About This Stamp
The Postal Service honored Swedish diplomat Raoul Wallenberg with the issuance of a 32-cent commemorative stamp on April 24, 1997, in Washington, D.C.
Raoul Wallenberg, an international symbol of 20th-century humanitarianism, issued protective passes, the "Schutz-Passes," and provided safe houses that saved countless lives of Jews during World War II. In 1981, he was awarded honorary American citizenship, only one of two individuals to have received this honor up until that time (the other was Sir Winston Churchill).
The stamp was designed by Howard Paine of Delaplane, Virginia, and illustrated by Burt Silverman of New York, New York. The stamp depicts Wallenberg with various design elements to suggest his humanitarian efforts. The stamp was issued in a pane of 20 and printed by Ashton-Potter (USA), Ltd., in the offset process.
Stamp Art Director

Howard E. Paine
A member of the Citizens’ Stamp Advisory Committee before being named an art director in 1981, Howard E. Paine supervised the design of more than 400 U.S. postage stamps. After three decades as an art director for the U.S. Postal Service, he retired in 2011.

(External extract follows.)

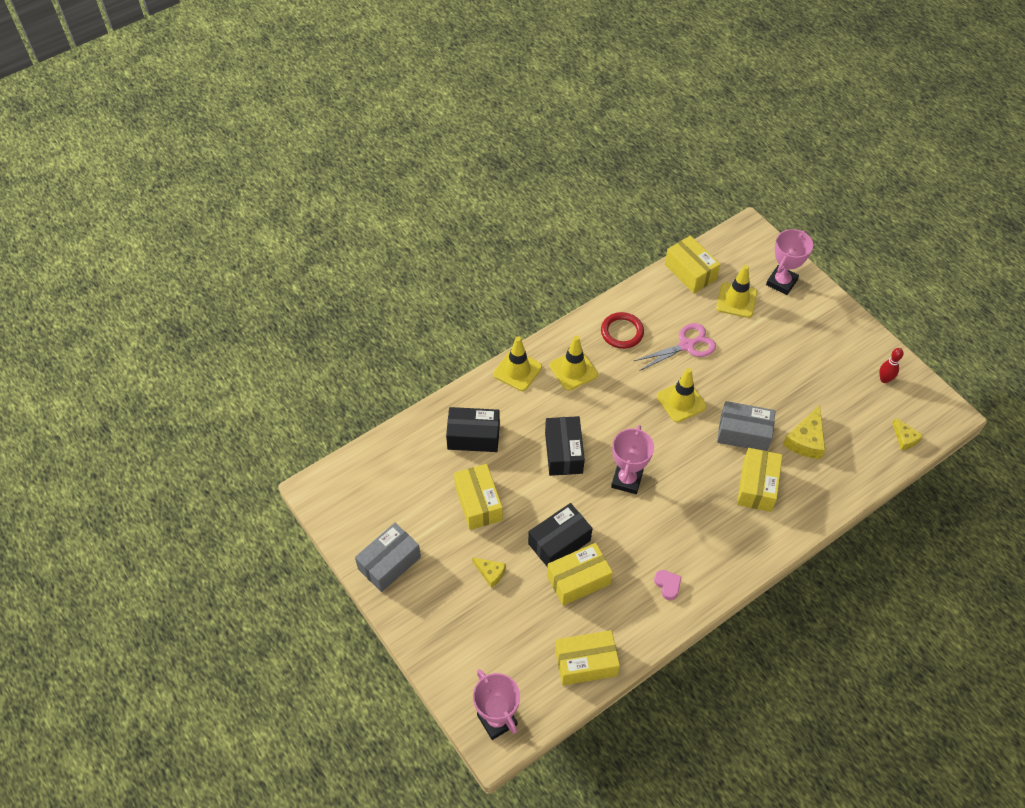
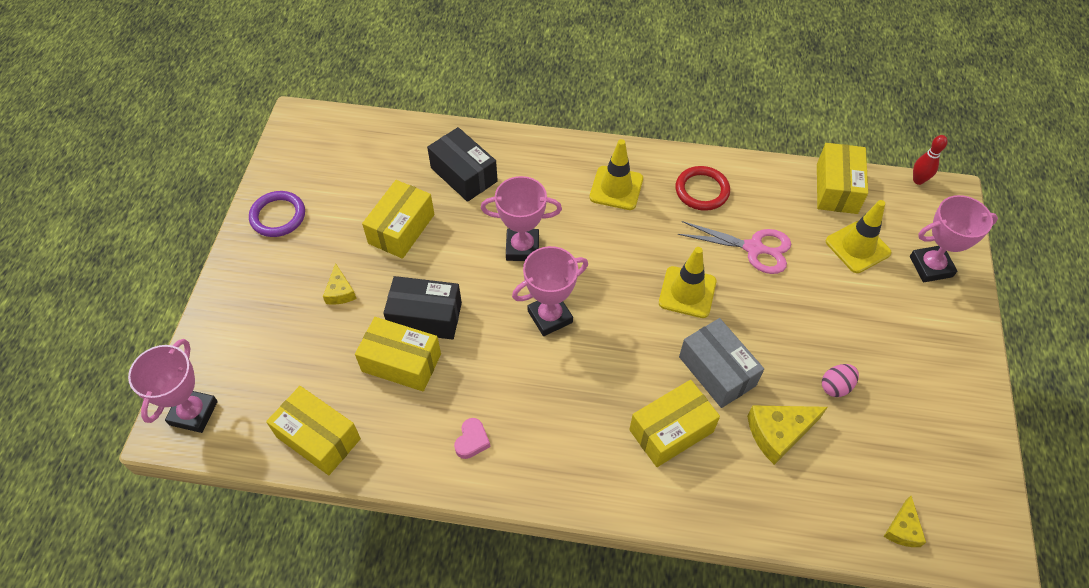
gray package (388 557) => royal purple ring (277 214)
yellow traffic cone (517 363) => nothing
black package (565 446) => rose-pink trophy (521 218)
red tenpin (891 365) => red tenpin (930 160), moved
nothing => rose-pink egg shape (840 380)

For more than 30 years Paine was an art director for the National Geographic Society, where he redesigned National Geographic magazine, developed the children’s magazine, National Geographic World, and designed Explorers Hall. A popular lecturer, he has spoken at Yale University and New York University, among others, and presented programs for the National Park Service and the Smithsonian Institution. A judge for numerous art shows and design competitions, Paine also taught magazine design at The George Washington University.
Paine had been a stamp collector since childhood. In 2000, he designed the catalog for Pushing The Envelope: The Art of the Postage Stamp, an exhibit of original stamp art at the Norman Rockwell Museum in Stockbridge, Massachusetts.
Howard Paine died on September 13, 2014.